In the March 2009 survey, we received responses from 224,749,695 sites. This has brought the total up by more than 9 million sites, with QQ and Microsoft making the most significant contributions. Apache remains in the lead with a total of 104 million sites, while Microsoft-IIS's gain of 3.3 million sites (mostly consisting of new Windows Live blogs) brings its total up to 66 million.
After storming into the survey last month, this month sees QQ gain a further 8.9 million sites. QQ now hosts nearly 29 million Qzone sites under the qzone.qq.com domain, all of which are served by its own QZHTTP server. Little is known about this server, although people have noticed a similarity that suggests QZHTTP may be a customised version of thttpd.
Although it is generally uncommon for websites to use fake Server headers, there are some cases that stand out more than others.
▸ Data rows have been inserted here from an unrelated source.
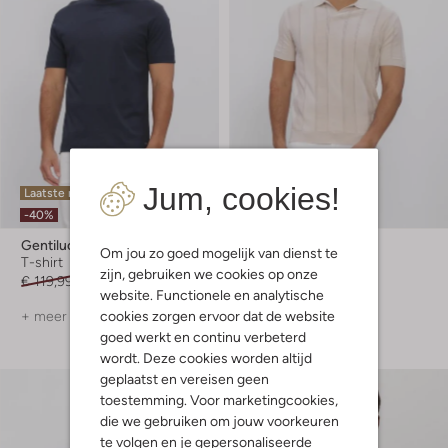
Jum, cookies!
Laatste maten
Laatste items
-40%
-30%
Gentiluomo
Gentiluomo
Om jou zo goed mogelijk van dienst te
T-shirt
Polo
zijn, gebruiken we cookies op onze
€ 119,99
€ 71,99
€ 149,99
€ 104,99
website. Functionele en analytische
cookies zorgen ervoor dat de website
+ meer kleuren
+ meer kleuren
goed werkt en continu verbeterd
wordt. Deze cookies worden altijd
geplaatst en vereisen geen
toestemming. Voor marketingcookies,
die we gebruiken om jouw voorkeuren
te volgen en je gepersonaliseerde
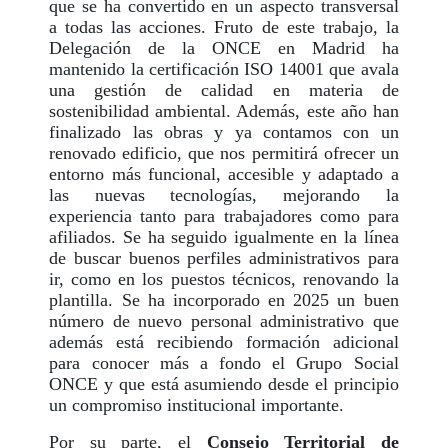
que se ha convertido en un aspecto transversal
a todas las acciones. Fruto de este trabajo, la
Delegación de la ONCE en Madrid ha
mantenido la certificación ISO 14001 que avala
una gestión de calidad en materia de
sostenibilidad ambiental. Además, este año han
finalizado las obras y ya contamos con un
renovado edificio, que nos permitirá ofrecer un
entorno más funcional, accesible y adaptado a
las nuevas tecnologías, mejorando la
experiencia tanto para trabajadores como para
afiliados. Se ha seguido igualmente en la línea
de buscar buenos perfiles administrativos para
ir, como en los puestos técnicos, renovando la
plantilla. Se ha incorporado en 2025 un buen
número de nuevo personal administrativo que
además está recibiendo formación adicional
para conocer más a fondo el Grupo Social
ONCE y que está asumiendo desde el principio
un compromiso institucional importante.
Por su parte, el
Consejo Territorial de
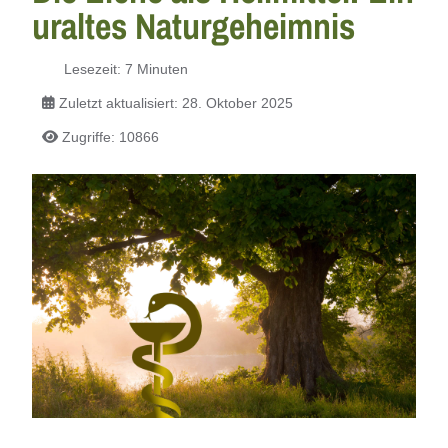
uraltes Naturgeheimnis
Lesezeit: 7 Minuten
Zuletzt aktualisiert: 28. Oktober 2025
Zugriffe: 10866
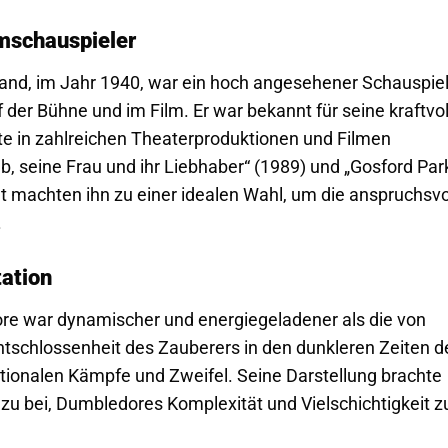
lmschauspieler
land, im Jahr 1940, war ein hoch angesehener Schauspie
 der Bühne und im Film. Er war bekannt für seine kraftvo
tte in zahlreichen Theaterproduktionen und Filmen
eb, seine Frau und ihr Liebhaber“ (1989) und „Gosford Par
nt machten ihn zu einer idealen Wahl, um die anspruchsvo
.
ation
re war dynamischer und energiegeladener als die von
Entschlossenheit des Zauberers in den dunkleren Zeiten d
tionalen Kämpfe und Zweifel. Seine Darstellung brachte
dazu bei, Dumbledores Komplexität und Vielschichtigkeit z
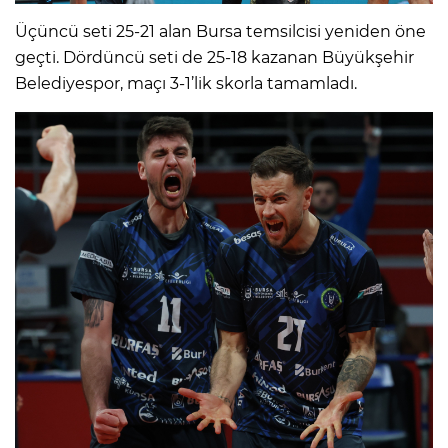
Üçüncü seti 25-21 alan Bursa temsilcisi yeniden öne
geçti. Dördüncü seti de 25-18 kazanan Büyükşehir
Belediyespor, maçı 3-1’lik skorla tamamladı.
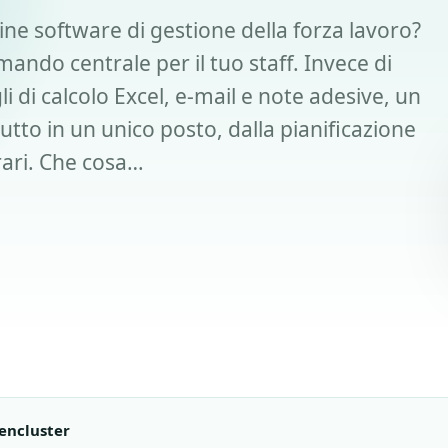
ine software di gestione della forza lavoro?
ndo centrale per il tuo staff. Invece di
i di calcolo Excel, e-mail e note adesive, un
to in un unico posto, dalla pianificazione
orari. Che cosa…
encluster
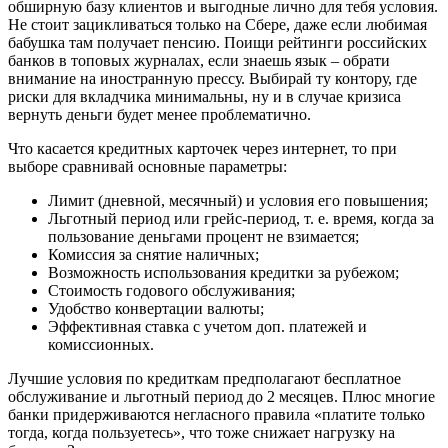
обширную базу клиентов и выгодные лично для тебя условия.
Не стоит зацикливаться только на Сбере, даже если любимая
бабушка там получает пенсию. Поищи рейтинги российских
банков в топовых журналах, если знаешь язык – обрати
внимание на иностранную прессу. Выбирай ту контору, где
риски для вкладчика минимальны, ну и в случае кризиса
вернуть деньги будет менее проблематично.
Что касается кредитных карточек через интернет, то при
выборе сравнивай основные параметры:
Лимит (дневной, месячный) и условия его повышения;
Льготный период или грейс-период, т. е. время, когда за
пользование деньгами процент не взимается;
Комиссия за снятие наличных;
Возможность использования кредитки за рубежом;
Стоимость годового обслуживания;
Удобство конвертации валюты;
Эффективная ставка с учетом доп. платежей и
комиссионных.
Лучшие условия по кредиткам предполагают бесплатное
обслуживание и льготный период до 2 месяцев. Плюс многие
банки придерживаются негласного правила «платите только
тогда, когда пользуетесь», что тоже снижает нагрузку на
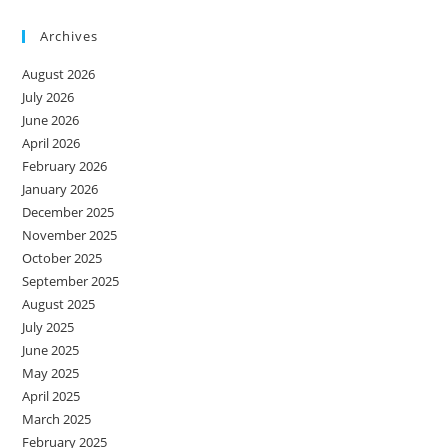
Archives
August 2026
July 2026
June 2026
April 2026
February 2026
January 2026
December 2025
November 2025
October 2025
September 2025
August 2025
July 2025
June 2025
May 2025
April 2025
March 2025
February 2025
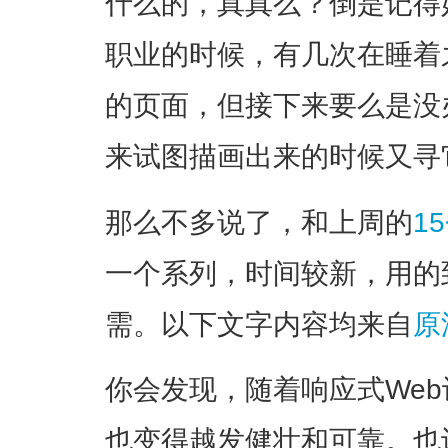
什么的，真真么？倒是记得
职业的时候，有几次在睡着
的页面，但接下来要么是没
来试图描画出来的时候又寻
那么不多说了，和上周的
1
一个系列，时间较新，用的
需。以下文字内容均来自
原
你会发现，随着响应式We
也变得越发健壮和可靠。也许是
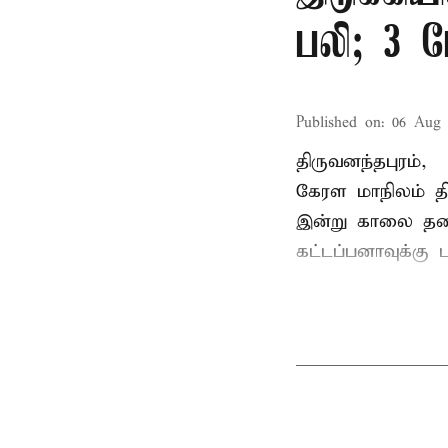
பலி; 3 ப
Published on
:
06 Aug 
திருவனந்தபுரம்,
கேரள மாநிலம் தி
இன்று காலை தனது 
கட்டப்பனாவுக்கு பு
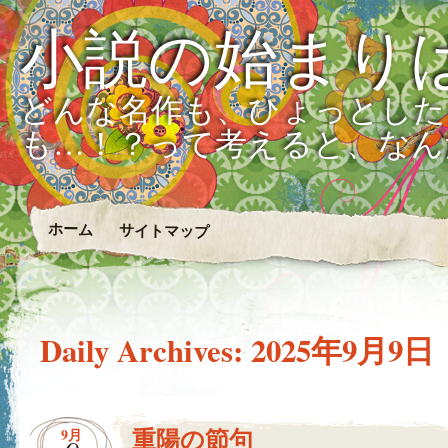
小説の始まり
どんな名作も、ひょっとした
も…！？って考えると、なん
ホーム
サイトマップ
Daily Archives:
2025年9月9日
重陽の節句
9月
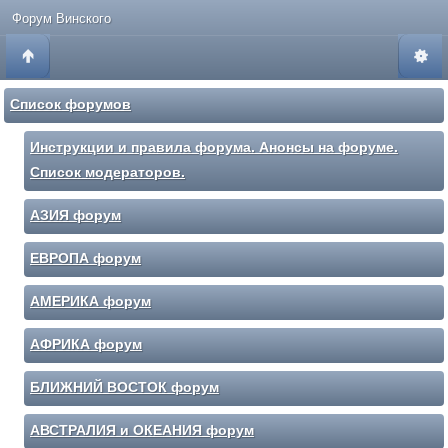
Форум Винского
Список форумов
Инструкции и правила форума. Анонсы на форуме.
Список модераторов.
АЗИЯ форум
ЕВРОПА форум
АМЕРИКА форум
АФРИКА форум
БЛИЖНИЙ ВОСТОК форум
АВСТРАЛИЯ и ОКЕАНИЯ форум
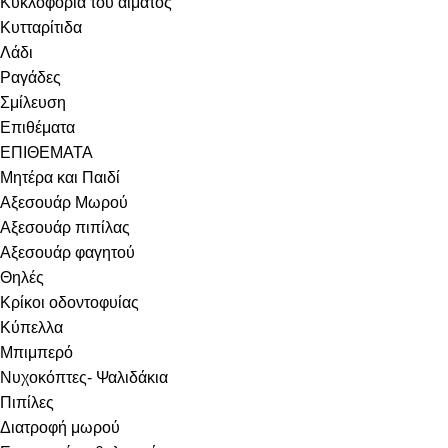
Κυκλοφορία του αίματος
Κυτταρίτιδα
Λάδι
Ραγάδες
Σμίλευση
Επιθέματα
ΕΠΙΘΕΜΑΤΑ
Μητέρα και Παιδί
Αξεσουάρ Μωρού
Αξεσουάρ πιπίλας
Αξεσουάρ φαγητού
Θηλές
Κρίκοι οδοντοφυίας
Κύπελλα
Μπιμπερό
Νυχοκόπτες- Ψαλιδάκια
Πιπίλες
Διατροφή μωρού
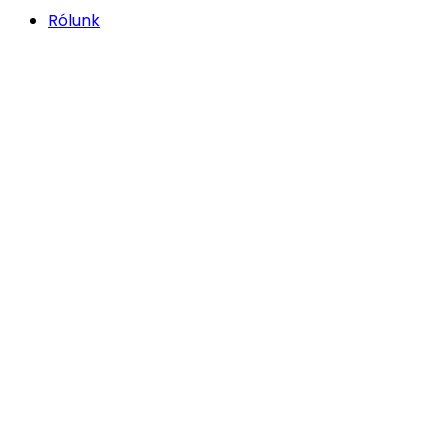
Rólunk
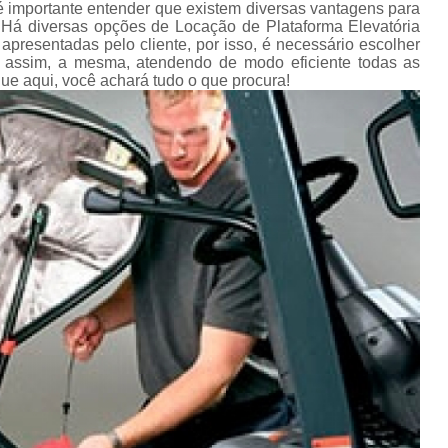
Conserto de Empilhadeira Hyster
 importante entender que existem diversas vantagens para
ura
 Há diversas opções de Locação de Plataforma Elevatória
Conserto de Empilhadeira Manu
resentadas pelo cliente, por isso, é necessário escolher
 de
assim, a mesma, atendendo de modo eficiente todas as
deiras
Conserto de Empilhadeira Toyo
 que aqui, você achará tudo o que procura!
 de
Conserto para Empilhadeira Industri
deiras
m
Conserto para E
 peças
Conserto de Empilha
a
deiras
Conserto de Empilhad
Conserto de Empil
Conserto de Empil
Conserto de Empilha
Conserto de Empilhadeira E
Conserto de Empilhad
Conserto de Empilhadeira Elétrica Sk
Conserto de Empil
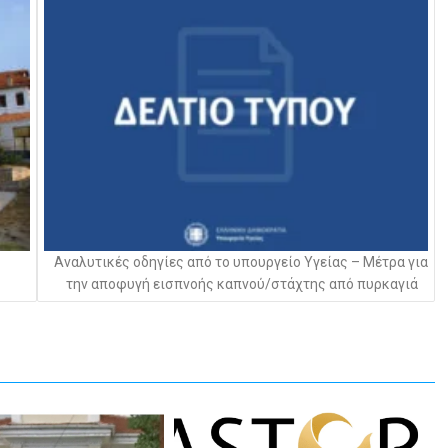
Αναλυτικές οδηγίες από το υπουργείο Υγείας – Μέτρα για
την αποφυγή εισπνοής καπνού/στάχτης από πυρκαγιά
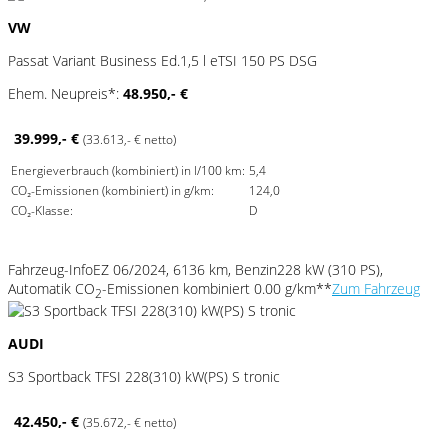
VW
Passat Variant Business Ed.1,5 l eTSI 150 PS DSG
Ehem. Neupreis*:
48.950,- €
39.999,- €
(33.613,- € netto)
Energieverbrauch (kombiniert) in l/100 km:
5,4
CO₂-Emissionen (kombiniert) in g/km:
124,0
CO₂-Klasse:
D
Fahrzeug-Info
EZ 06/2024, 6136 km, Benzin
228 kW (310 PS),
Automatik
CO
-Emissionen kombiniert 0.00 g/km**
Zum Fahrzeug
2
AUDI
S3 Sportback TFSI 228(310) kW(PS) S tronic
42.450,- €
(35.672,- € netto)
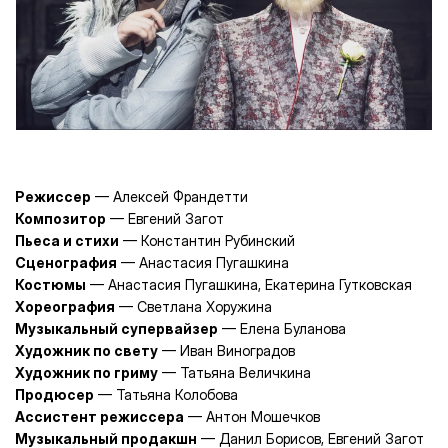
Режиссер
— Алексей Франдетти
Композитор
— Евгений Загот
Пьеса и стихи
— Константин Рубинский
Сценография
— Анастасия Пугашкина
Костюмы
— Анастасия Пугашкина, Екатерина Гутковская
Хореография
— Светлана Хоружина
Музыкальный супервайзер
— Елена Буланова
Художник по свету
— Иван Виноградов
Художник по гриму
— Татьяна Величкина
Продюсер
— Татьяна Колобова
Ассистент режиссера
— Антон Мошечков
Музыкальный продакшн
— Данил Борисов, Евгений Загот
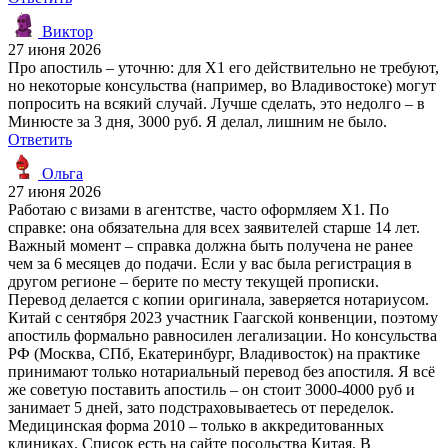
Виктор
27 июня 2026
Про апостиль – уточню: для X1 его действительно не требуют,
но некоторые консульства (например, во Владивостоке) могут
попросить на всякий случай. Лучше сделать, это недолго – в
Минюсте за 3 дня, 3000 руб. Я делал, лишним не было.
Ответить
Ольга
27 июня 2026
Работаю с визами в агентстве, часто оформляем X1. По
справке: она обязательна для всех заявителей старше 14 лет.
Важный момент – справка должна быть получена не ранее
чем за 6 месяцев до подачи. Если у вас была регистрация в
другом регионе – берите по месту текущей прописки.
Перевод делается с копии оригинала, заверяется нотариусом.
Китай с сентября 2023 участник Гаагской конвенции, поэтому
апостиль формально равносилен легализации. Но консульства
РФ (Москва, СПб, Екатеринбург, Владивосток) на практике
принимают только нотариальный перевод без апостиля. Я всё
же советую поставить апостиль – он стоит 3000-4000 руб и
занимает 5 дней, зато подстраховываетесь от переделок.
Медицинская форма 2010 – только в аккредитованных
клиниках. Список есть на сайте посольства Китая. В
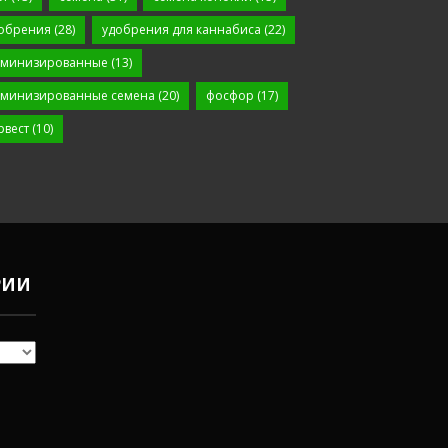
обрения
(28)
удобрения для каннабиса
(22)
минизированные
(13)
минизированные семена
(20)
фосфор
(17)
рвест
(10)
РИИ
Чем
удобрять
коноплю в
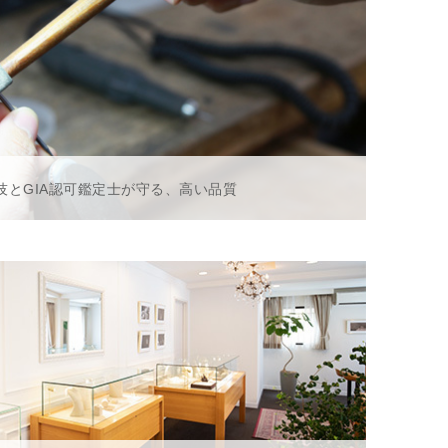
技とGIA認可鑑定士が守る、高い品質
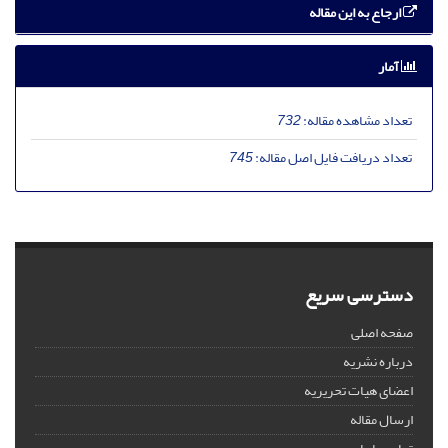
ارجاع به این مقاله
آمار
تعداد مشاهده مقاله:
732
تعداد دریافت فایل اصل مقاله:
745
دسترسی سریع
صفحه اصلی
درباره نشریه
اعضای هیات تحریریه
ارسال مقاله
One relatively prevalent example is ZX_Spectrum/1997 (Sinclair_BASIC), which is used by a Russian company to serve 0.02% of the world's websites. The ZX Spectrum was an 8-bit personal home computer released in 1982, but it was discontinued two years before the World Wide Web even existed.
With almost a quarter of a billion websites found by this months survey, it is timely to show which web servers run the busiest sites on the web.
Using traffic data compiled by aggregating visits from the Netcraft Toolbar community, we have determined the web servers used by the million busiest websites on the Internet. Examining a fixed number of high traffic sites produces a less volatile view which is uninfluenced by parked domains or the majority of personal sites, shared hosting accounts and blogs.
The clear leader amongst web servers used by the million busiest websites is Apache with a 66% share. It has a 47% lead over its closest competitor, Microsoft-IIS, much greater than on the web as a whole.